How big is the universe; how far are the most distant starts? The question nags astronomers even though news headlines implied a comfortable certainty when they recently reported that four galaxies had been found to be 10 billion light years away -- the remotest such objects whose distance has yet been measured.
In fact, this latest cosmic ranging exemplifies the ambiguities that beset such questions. For example, the light from these galaxies would have taken 10 billion years to get here, implying that the galaxies themselves are over 10 billion years old. Yet, about a year and half ago, three astronomers -- John Huchra of the Harvard Smithsonian Center for Astrophysics, Marc Aaronson of the University of Arizona, and Jeremy Mould of Kitt Peak National Observatory -- reported data they thought suggested the universe itself is only 9 billion years old, even though most astronomers think the figgure should be more like 15 billion years.

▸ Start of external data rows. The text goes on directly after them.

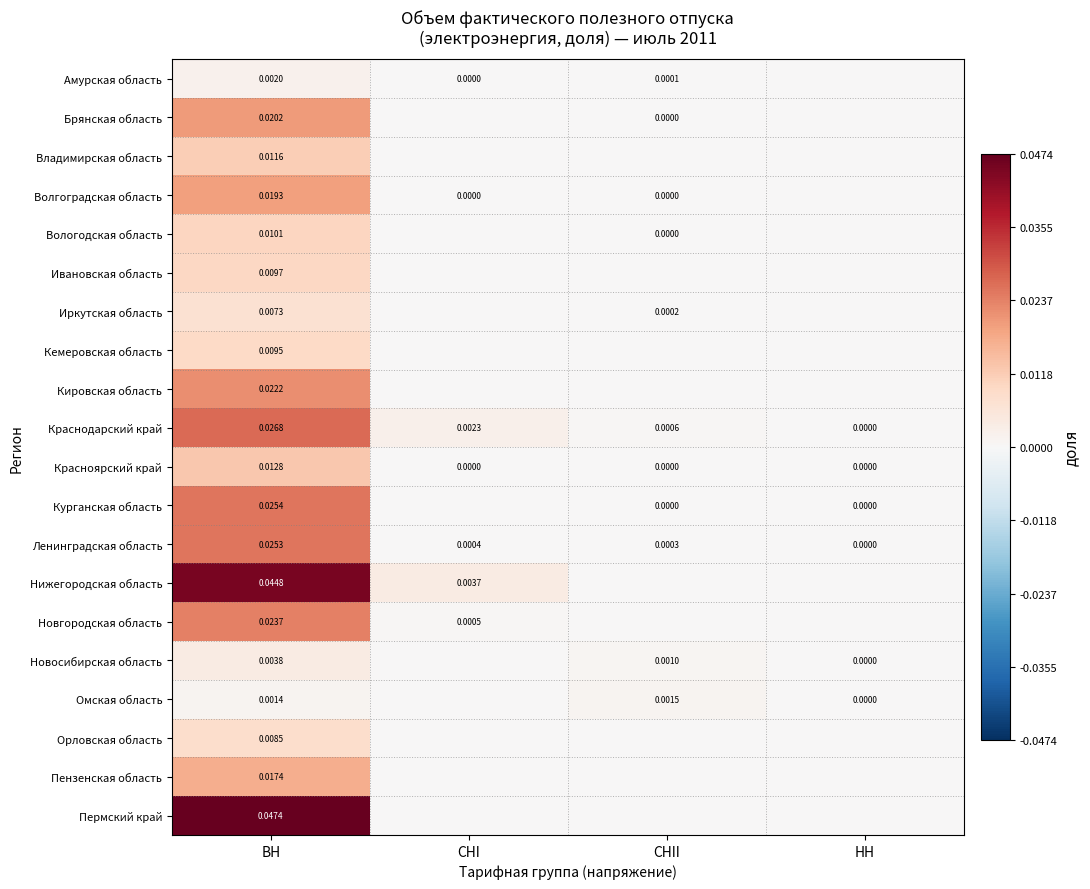

How many positive values does the Ленинградская область series have?

3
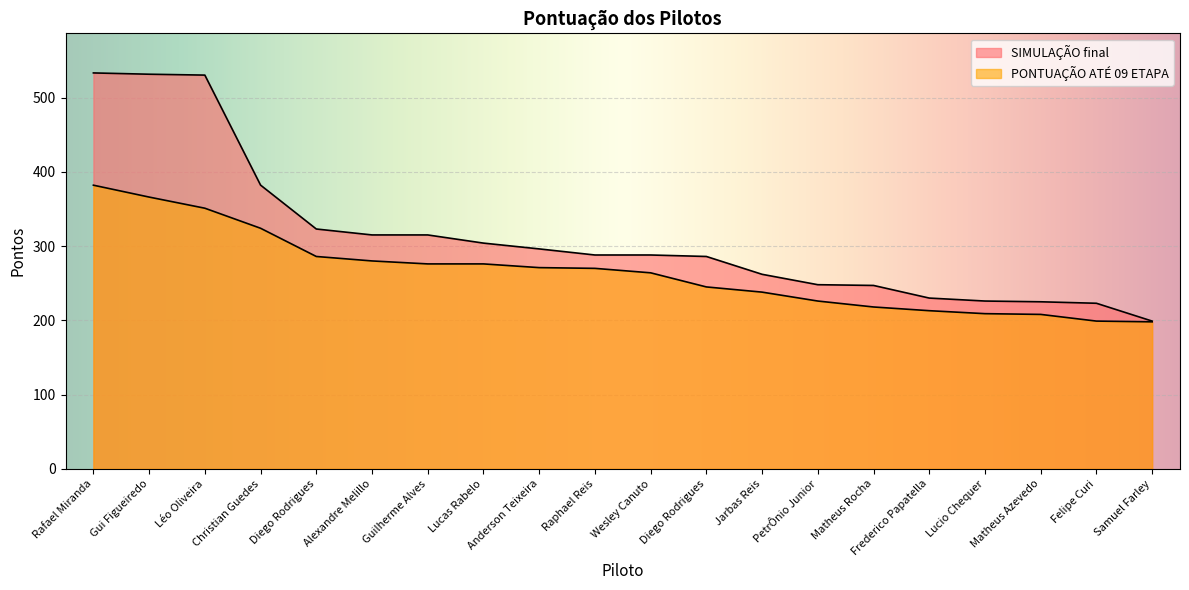

Reading right to left, extract all data points from this chart.

SIMULAÇÃO final: 199.0	223.0	225.0	226.0	230.0	247.0	248.0	262.0	286.0	288.0	288.0	296.2	304.0	315.0	315.0	323.0	382.1	530.2	531.4	533.2
PONTUAÇÃO ATÉ 09 ETAPA: 198.0	199.0	208.0	209.0	213.0	218.0	226.0	238.0	245.0	264.0	270.0	271.0	276.0	276.0	280.0	286.0	324.0	351.0	366.0	382.0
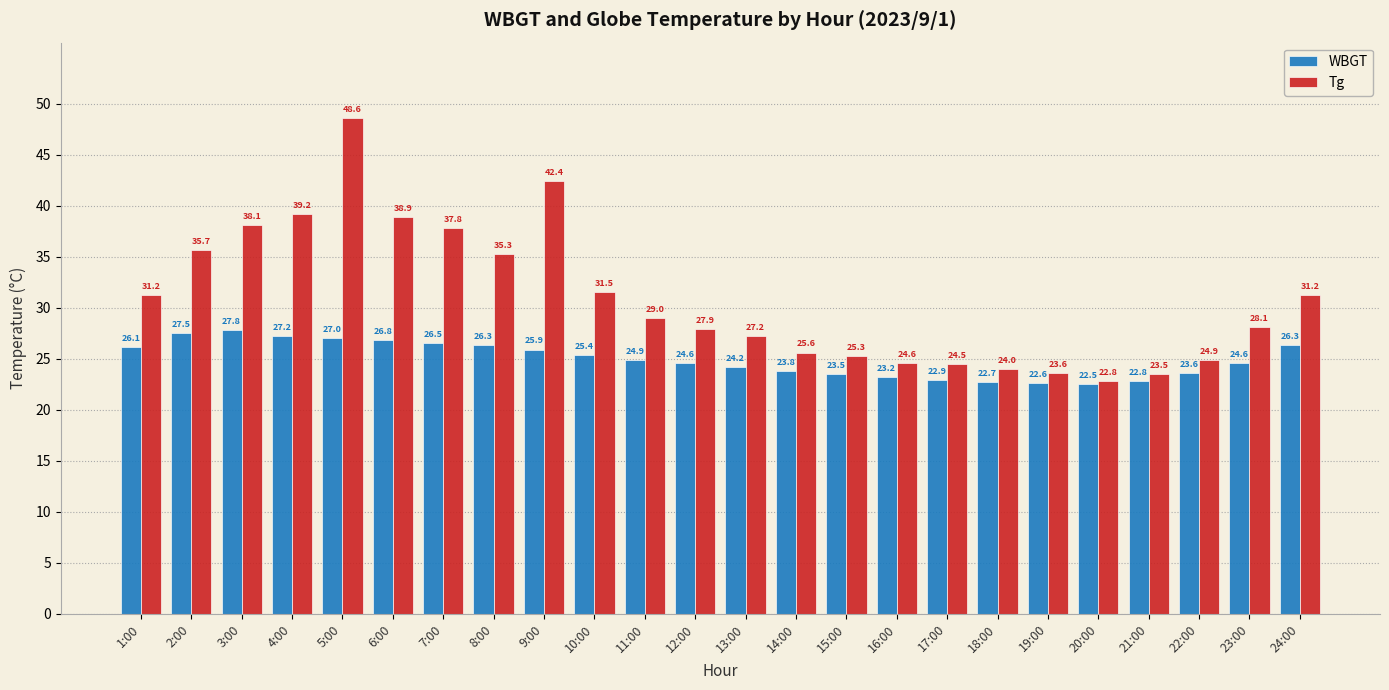

How many series are shown in this chart?

2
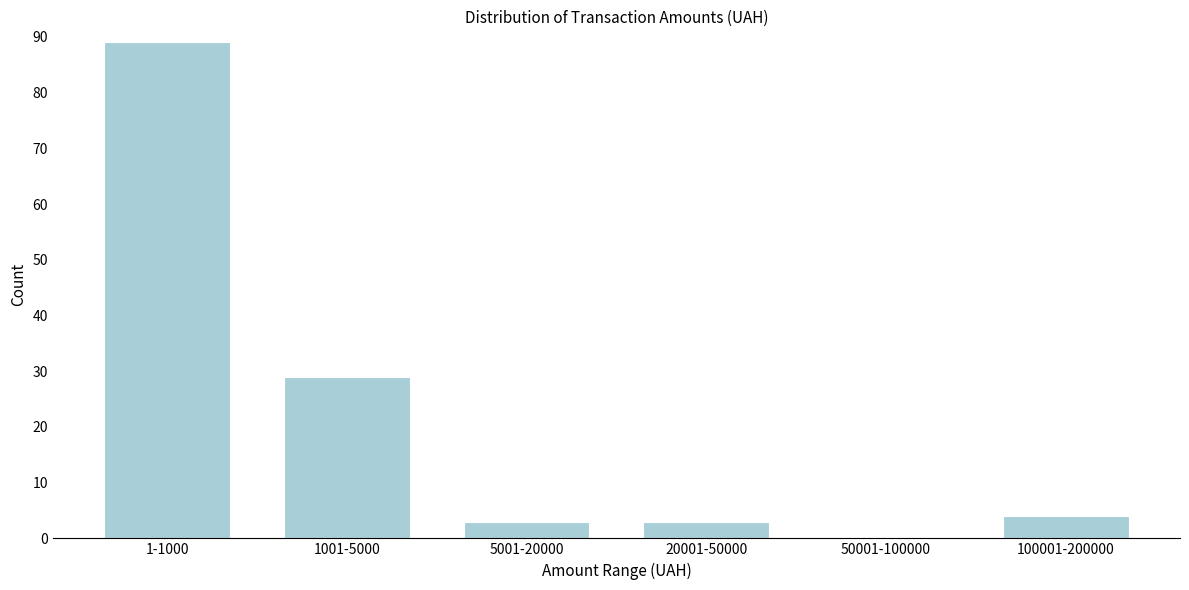

Reading right to left, what are all the values shown in this chart?

100001-200000=4	50001-100000=0	20001-50000=3	5001-20000=3	1001-5000=29	1-1000=89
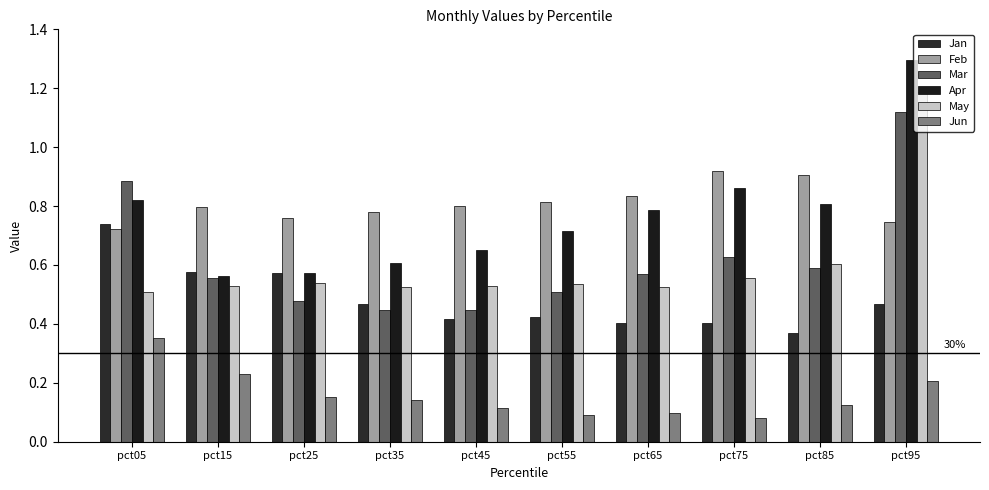

Are the bars horizontal?

No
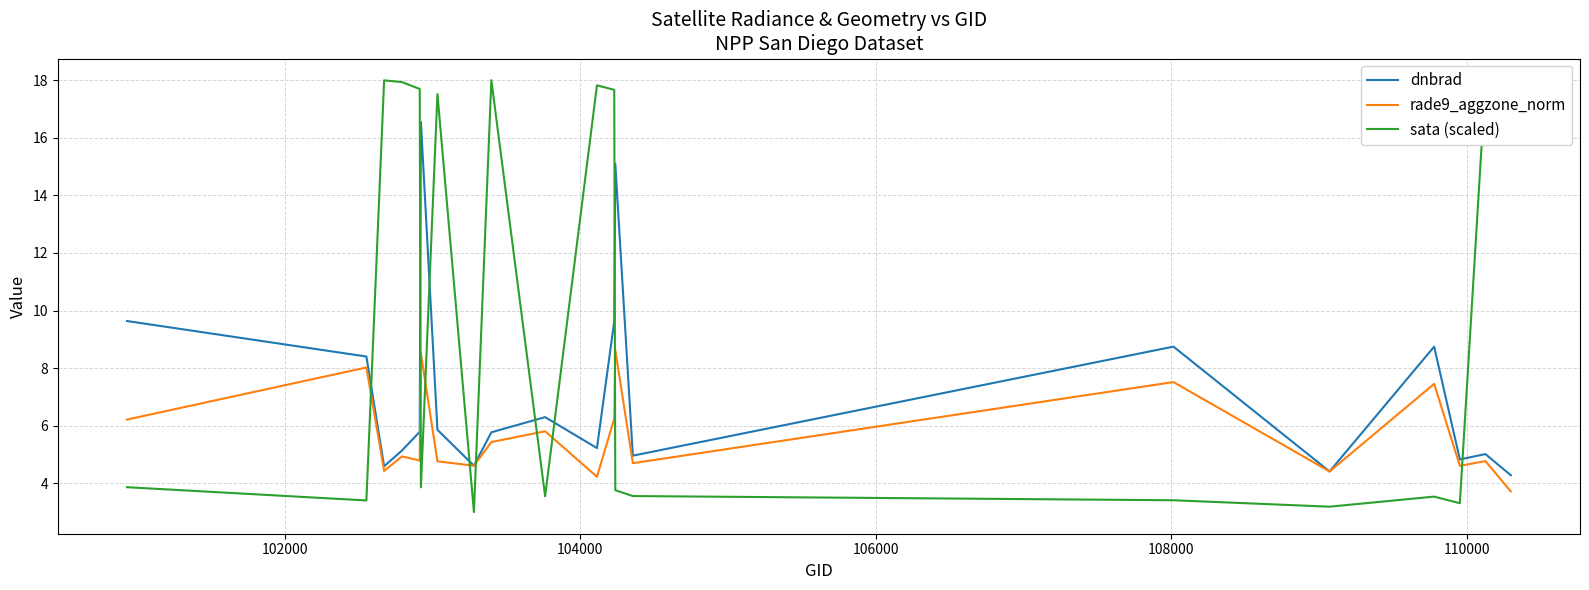

True or false: dnbrad and sata (scaled) cross at least once.

True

To begin with, Hyron Spinrad and John Stauffer of the University of California and Harvey Butcher of Kitt Peak, who studies the four galaxies, didn't measure distance at all. They measured the so-called "red shift" of spectral lines in the light emitted by the galaxies. That is, they measured the drop in frequency of those lines compared with similar lines emitted by a stationary source in the laboratory.
This frequency drop, or reddening, is usually explained as a velocity effect. The faster a light source moves away from us, the greater the red shift. And for distant cosmic objects, their velocity is believed due mainly to expansion of the universe. This kind of velocity would be proportional to distance. So astronomers translate read shifts, which they can measure, into distances which they have no direct way of estimating.
That's where the 10 billion light years comes from. However, there's no certain relationship between red shifts and distances. The estimates an astronomer makes depends on what is assumed about the nature of the universe -- how fast it expands or how space curves.
The 9-billion-year age came from a different kind of estimate. In this case, astronomers estimated the intrinsic brightness at infrared frequencies of certain distant objects. They then inferred distance by observing how faint these objects appeared. The data implied that red shift interpretations have used models of the universe that overestimate distances and that the universe is smaller and younger than had been thought. This conclusion has not been generally accepted. But if it were true, then the distances of the four galaxies would be recalculated to bring them closer.
The point is that estimating cosmic distances depends on what one assumes the universe to be like. The new galaxy red shift measurements give astronomers more data to test their assumptions. But basic issues of h ow big and how old still elude them.